I am trying to fetch artist info from wikipedia using Dbpedia gem https://github.com/farbenmeer/dbpedia
But I am unable to figure out what is the genre of a result item.
Basically I want to modify following function to find out which result is an artist and then return its url:
def self.get_slug(q)
results = Dbpedia.search(q)
result = # Do something to find out the result that is an artist
uri = result.uri rescue ""
return uri
end
The last resort will be for me to scrape each result url and then find out if it is an artist or not based on if there is genre info available.
You could leverage from DBpedia's SPARQL endpoint, rather than scrapping over all results.

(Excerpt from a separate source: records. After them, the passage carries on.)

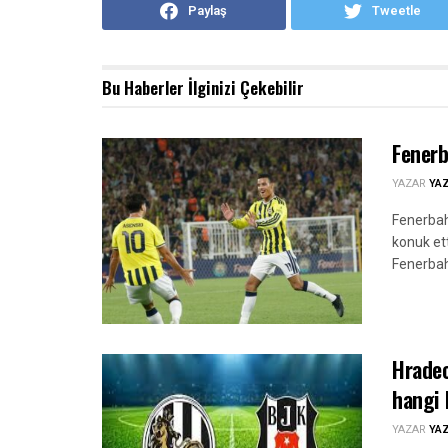
Paylaş
Tweetle
Bu Haberler
İlginizi Çekebilir
Fenerb
YAZAR
YA
Fenerbah
konuk ett
Fenerbahç
Hradec
hangi 
YAZAR
YA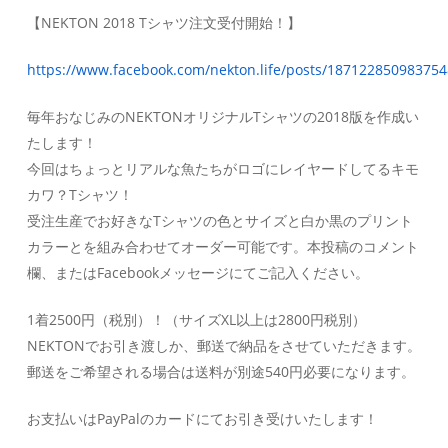
【NEKTON 2018 Tシャツ注文受付開始！】
https://www.facebook.com/nekton.life/posts/187122850983754
毎年おなじみのNEKTONオリジナルTシャツの2018版を作成い
たします！
今回はちょっとリアルな魚たちがロゴにレイヤードしてるキモ
カワ？Tシャツ！
受注生産でお好きなTシャツの色とサイズと白か黒のプリント
カラーとを組み合わせてオーダー可能です。本投稿のコメント
欄、またはFacebookメッセージにてご記入ください。
1着2500円（税別）！（サイズXL以上は2800円税別）
NEKTONでお引き渡しか、郵送で納品をさせていただきます。
郵送をご希望される場合は送料が別途540円必要になります。
お支払いはPayPalのカードにてお引き受けいたします！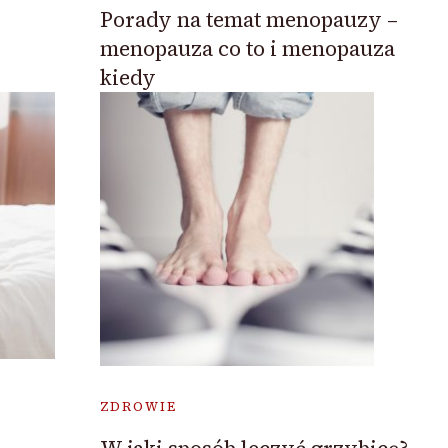
Porady na temat menopauzy –
menopauza co to i menopauza
kiedy
ZDROWIE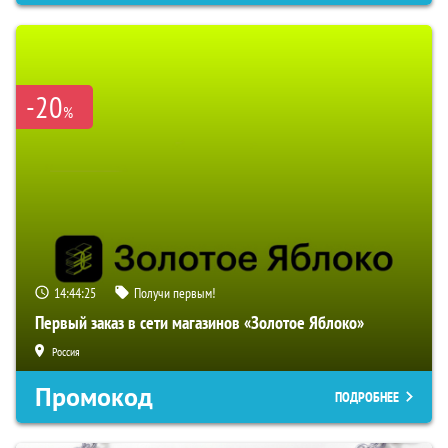
-20
%
14:44:24
Получи первым!
Первый заказ в сети магазинов «Золотое Яблоко»
Россия
Промокод
ПОДРОБНЕЕ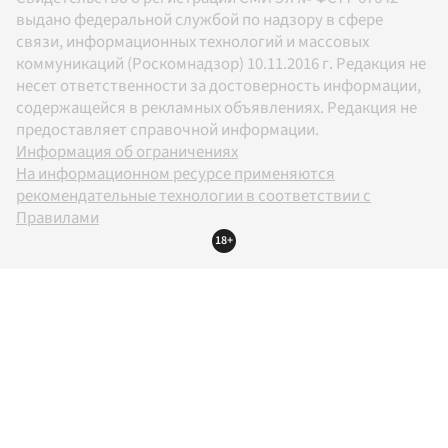
выдано федеральной службой по надзору в сфере
связи, информационных технологий и массовых
коммуникаций (Роскомнадзор) 10.11.2016 г. Редакция не
несет ответственности за достоверность информации,
содержащейся в рекламных объявлениях. Редакция не
предоставляет справочной информации.
Информация об ограничениях
На информационном ресурсе применяются
рекомендательные технологии в соответствии с
Правилами
18+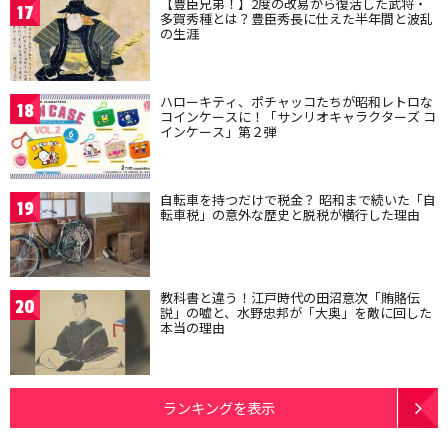
【豊臣兄弟！】2度の改易から復活した武将・
17
多賀秀種とは？豊臣秀長に仕えた半年間と波乱
の生涯
ハローキティ、ポチャッコたちが昭和レトロな
18
コインケースに！「サンリオキャラクターズ コ
インケース」第２弾
自転車を持つだけで税金？ 昭和まで続いた「自
19
転車税」の意外な歴史と脱税が横行した理由
教科書と違う！江戸時代の田沼意次「賄賂伝
20
説」の嘘と、水野忠邦が「大奥」を敵に回した
本当の理由
ランキングを表示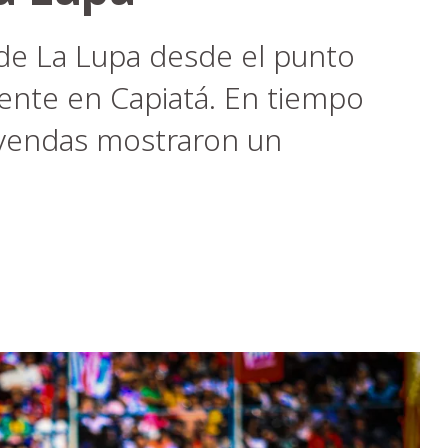
 de La Lupa desde el punto
nte en Capiatá. En tiempo
leyendas mostraron un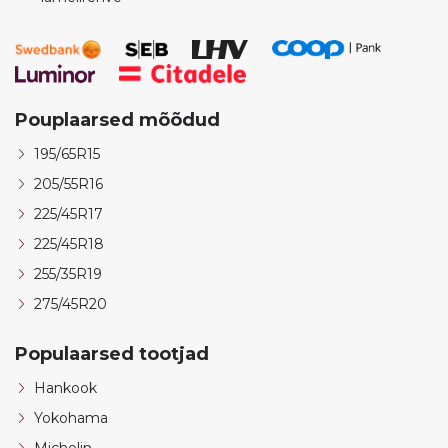
Pouplaarsed mõõdud
195/65R15
205/55R16
225/45R17
225/45R18
255/35R19
275/45R20
Populaarsed tootjad
Hankook
Yokohama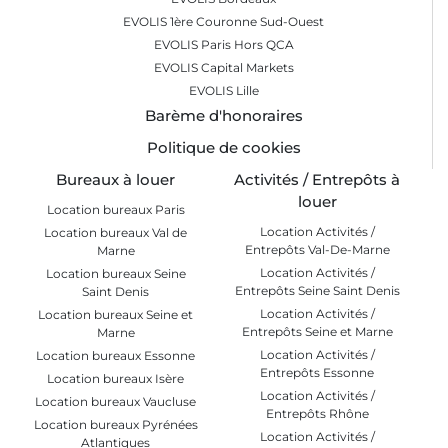
EVOLIS 1ère Couronne Sud-Ouest
EVOLIS Paris Hors QCA
EVOLIS Capital Markets
EVOLIS Lille
Barème d'honoraires
Politique de cookies
Bureaux à louer
Activités / Entrepôts à
louer
Location bureaux Paris
Location Activités /
Location bureaux Val de
Entrepôts Val-De-Marne
Marne
Location Activités /
Location bureaux Seine
Entrepôts Seine Saint Denis
Saint Denis
Location Activités /
Location bureaux Seine et
Entrepôts Seine et Marne
Marne
Location Activités /
Location bureaux Essonne
Entrepôts Essonne
Location bureaux Isère
Location Activités /
Location bureaux Vaucluse
Entrepôts Rhône
Location bureaux Pyrénées
Location Activités /
Atlantiques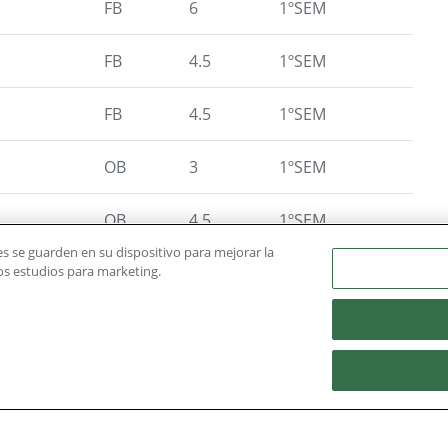
FB
6
1ºSEM
FB
4.5
1ºSEM
FB
4.5
1ºSEM
OB
3
1ºSEM
OB
4.5
1ºSEM
ies se guarden en su dispositivo para mejorar la
FB
6
2ºSEM
ros estudios para marketing.
FB
6
2ºSEM
FB
6
2ºSEM
OB
6
2ºSEM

Suppose you want a list of everything that has a genre
. You could query:
SELECT DISTINCT ?thing WHERE {
?thing dbpedia-owl:genre ?genre
}
LIMIT 1000
But say you don't want everything, you're looking just for artists. It could be a musician, a painter, an actor, etc.
SELECT DISTINCT ?thing WHERE {
?thing dbpedia-owl:genre ?genre ;
rdf:type dbpedia-owl:Artist
}
LIMIT 1000
Or maybe you just want musicians OR bands:
SELECT DISTINCT ?thing WHERE {
{
?thing dbpedia-owl:genre ?genre ;
rdf:type dbpedia-owl:Band
}
UNION
{
?thing dbpedia-owl:genre ?genre ;
a dbpedia-owl:MusicalArtist # `a` is a shortcut for `rdf:type`
}
}
LIMIT 1000
Ultimately, you want musicians or bands that have "mega" in their names, e.g. Megadeath or Megan White, along with the URL of the resource.
SELECT DISTINCT ?thing, ?url, ?genre WHERE {
?thing foaf:name ?name ;
foaf:isPrimaryTopicOf ?url .
?name bif:contains "'mega*'" .
{
?thing dbpedia-owl:genre ?genre ;
a dbpedia-owl:Band
}
UNION
{
?thing dbpedia-owl:genre ?genre ;
a dbpedia-owl:MusicalArtist
}
UNION
{
?thing a <http://umbel.org/umbel/rc/MusicalPerformer>
}
}
LIMIT 1000
Give it a try to this queries using the DBpedia's SPARQL Query Editor.
The dbpedia gem you pointed out, reveals the sparql-client in its API. So, I think you will be able to run all this queries using the #query
method
Dbpedia.sparql.query(query_string)
Best luck!